Someone suggested I post this here. Should have done that in the first place! Sorry.

I'm about as fond of the Census as many of you here, but I thought I'd pass this along. I'm looking for some casual income this winter and found this:

http://www.census.gov/2010censusjobs/index.php

I'm not going to do it because I don't want to drive around and deal with all the loose country dogs. I thought someone unemployed on here might want to know though. This isn't a thread about the pros and cons of census taking, just passing along a job tip.


----------



## Welshmom (Sep 7, 2008)

I did census for extra income last time. All I had to do was drive around my part of the country with a list and verify real addresses as correct...that is, look for a driveway/house, and check it off. It was real easy, actually pleasant. Not a bad way to bring in a bit of money.


----------



## clovis (May 13, 2002)

Thank you for posting this here!!!!!!!!!

There are lots of HTer's that are either looking for supplemental income or for seasonal employment.

The census work could be an answer to those needing extra income.

Clove


----------



## shakeytails in KY (May 11, 2002)

Thanks for the info! I called and I'm going to take the test Dec. 3 in my county.


----------



## Alice In TX/MO (May 10, 2002)

Be aware that you may not be fully reimbursed for your mileage and time.

My best friend did this and wound up being the supervisor for his county. The time involved was HUGE, and the feds would not compensate him for all his time and the miles put on his truck.
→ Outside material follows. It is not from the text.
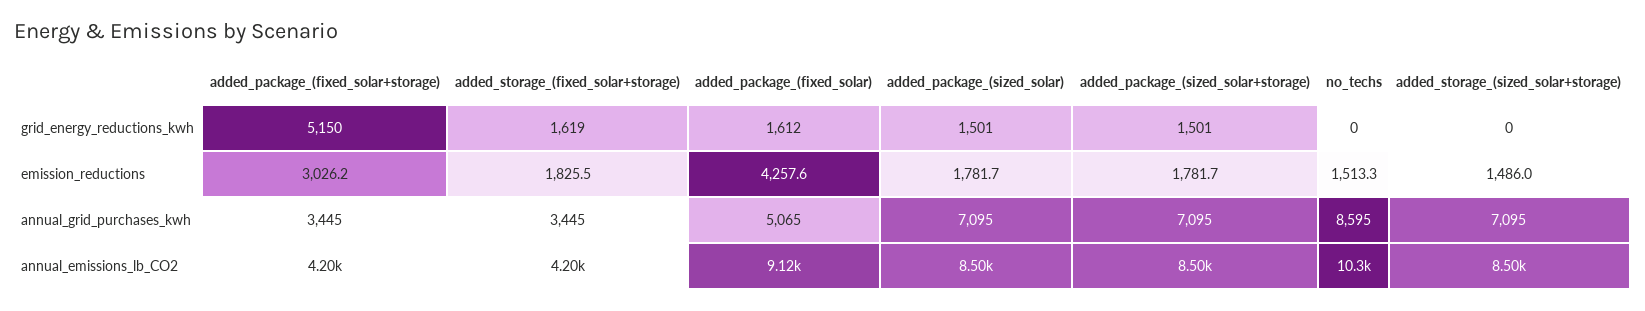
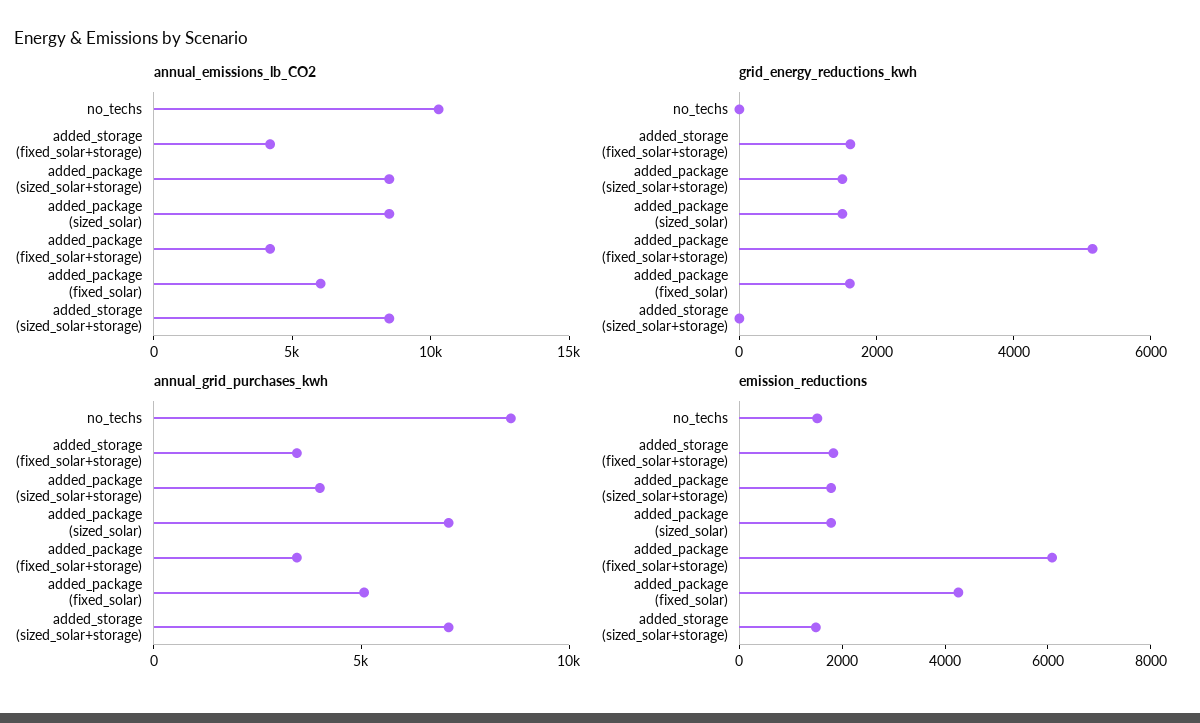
emission_reductions, added_package_(fixed_solar+storage): 3026.2 -> 6000
annual_grid_purchases_kwh, added_package_(sized_solar+storage): 7095 -> 4000
annual_emissions_lb_CO2, added_package_(fixed_solar): 9120 -> 6000

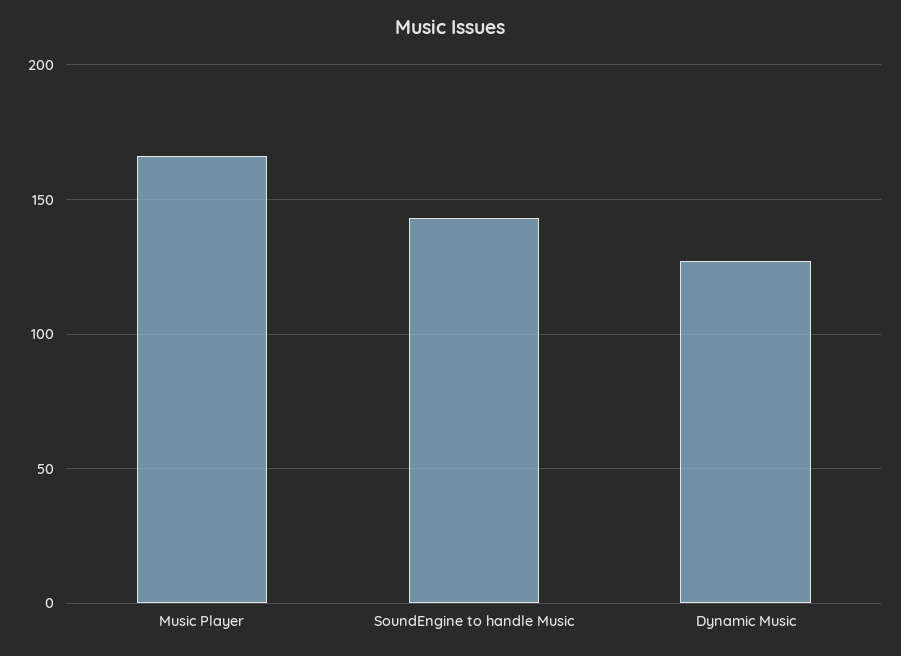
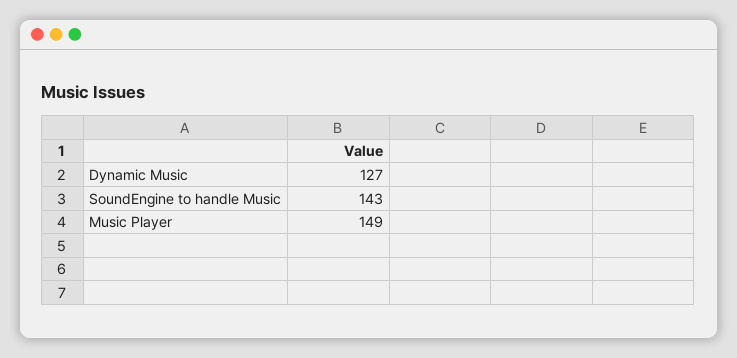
Music Player: 165 -> 149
Yes, he made some money and says it was worth doing it. Some of the women who were the door to door people took some heat from citizens who were less than cordial.


----------



## shakeytails in KY (May 11, 2002)

Well, I took the census test. It was a bit more difficult than I expected but I still got a 95%. The census lady told us that probably 99% of us would be offered jobs- good deal!! It pays b/w 11.50- 12.25 here, more for supervisory positions. We were told to call next week and make an appointment to take the supervisor test as well, so I'll be sure to do that as well.


----------



## Sparticle (Nov 1, 2004)

Hey that's great.


----------